→ **Your goal**: Could you find every line in the records below that contains the word "along" and copy it?

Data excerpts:
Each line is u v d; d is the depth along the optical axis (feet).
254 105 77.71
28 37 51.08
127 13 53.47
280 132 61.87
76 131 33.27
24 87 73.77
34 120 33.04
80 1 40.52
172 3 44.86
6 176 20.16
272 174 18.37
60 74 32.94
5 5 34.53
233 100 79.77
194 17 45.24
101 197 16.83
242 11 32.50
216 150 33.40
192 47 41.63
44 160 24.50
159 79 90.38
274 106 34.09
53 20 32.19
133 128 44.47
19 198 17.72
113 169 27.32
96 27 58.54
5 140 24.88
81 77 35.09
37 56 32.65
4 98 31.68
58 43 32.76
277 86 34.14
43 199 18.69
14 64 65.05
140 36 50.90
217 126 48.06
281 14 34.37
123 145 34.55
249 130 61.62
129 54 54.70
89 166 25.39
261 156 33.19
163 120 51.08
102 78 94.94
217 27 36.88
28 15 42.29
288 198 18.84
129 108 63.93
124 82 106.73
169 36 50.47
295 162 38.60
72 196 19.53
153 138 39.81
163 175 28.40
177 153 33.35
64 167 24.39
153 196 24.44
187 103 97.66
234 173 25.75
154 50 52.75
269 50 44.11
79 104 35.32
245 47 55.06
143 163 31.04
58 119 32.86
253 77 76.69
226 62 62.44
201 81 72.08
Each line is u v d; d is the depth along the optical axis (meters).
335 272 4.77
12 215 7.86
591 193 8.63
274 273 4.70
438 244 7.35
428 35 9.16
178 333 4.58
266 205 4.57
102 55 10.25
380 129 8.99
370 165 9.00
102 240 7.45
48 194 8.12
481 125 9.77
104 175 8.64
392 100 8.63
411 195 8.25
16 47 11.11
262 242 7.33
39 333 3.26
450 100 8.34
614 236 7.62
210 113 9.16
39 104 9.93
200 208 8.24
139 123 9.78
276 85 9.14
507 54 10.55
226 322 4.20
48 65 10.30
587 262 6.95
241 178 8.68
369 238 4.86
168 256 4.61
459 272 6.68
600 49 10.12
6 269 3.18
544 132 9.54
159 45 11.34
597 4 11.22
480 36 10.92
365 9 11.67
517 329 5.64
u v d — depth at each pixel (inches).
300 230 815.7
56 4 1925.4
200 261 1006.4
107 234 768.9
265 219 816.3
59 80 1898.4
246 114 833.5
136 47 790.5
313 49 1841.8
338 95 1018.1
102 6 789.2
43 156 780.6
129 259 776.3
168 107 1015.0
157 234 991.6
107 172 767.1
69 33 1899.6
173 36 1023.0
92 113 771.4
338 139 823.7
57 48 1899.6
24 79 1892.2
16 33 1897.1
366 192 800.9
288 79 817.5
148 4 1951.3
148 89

→ **Solution**:
Each line is u v d; d is the depth along the optical axis (feet).
Each line is u v d; d is the depth along the optical axis (meters).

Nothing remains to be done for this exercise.